PROBLEM TO SOLVE. Repeat every record exactly, but omit the images.

Itemized modification records.
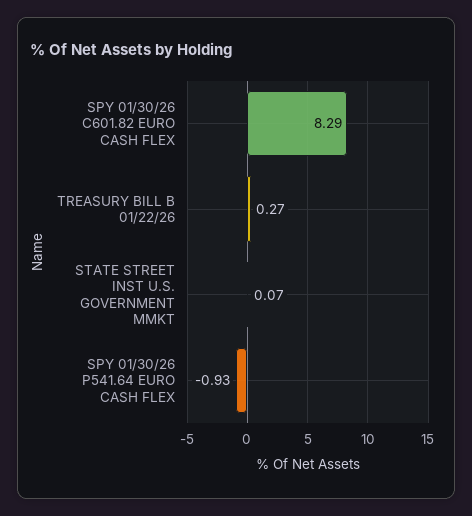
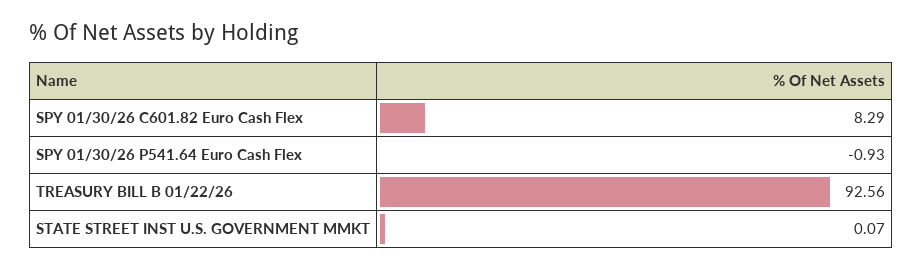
TREASURY BILL B 01/22/26: 0.27 -> 92.56

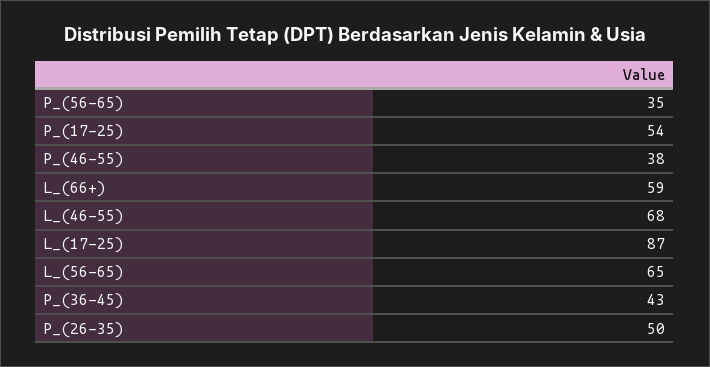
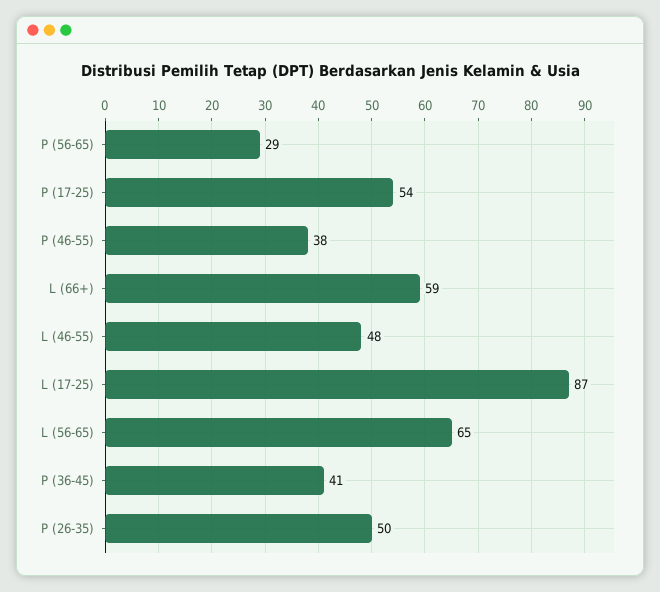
P_(56-65): 35 -> 29
L_(46-55): 68 -> 48
P_(36-45): 43 -> 41

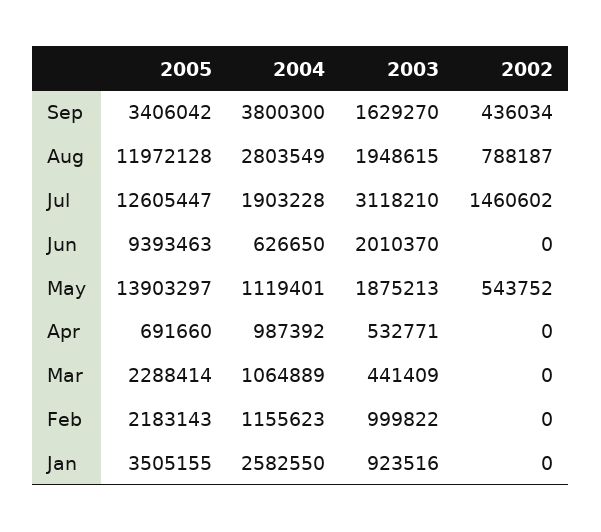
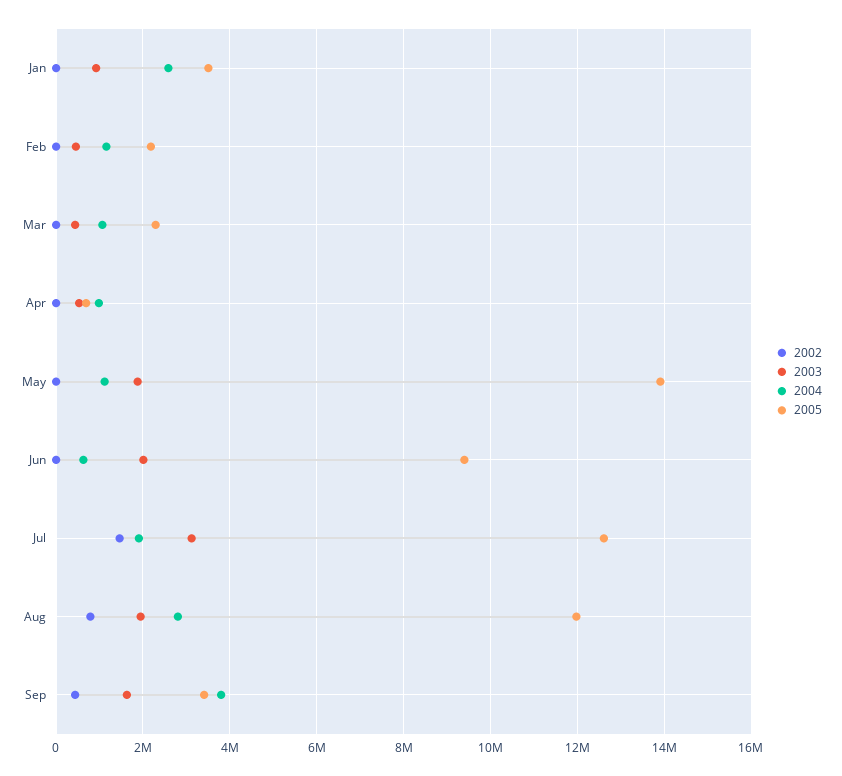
2002, May: 543752 -> 0
2003, Feb: 999822 -> 400000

ANSWER SPACE.
TREASURY BILL B 01/22/26: 0.27 -> 92.56

P_(56-65): 35 -> 29
L_(46-55): 68 -> 48
P_(36-45): 43 -> 41

2002, May: 543752 -> 0
2003, Feb: 999822 -> 400000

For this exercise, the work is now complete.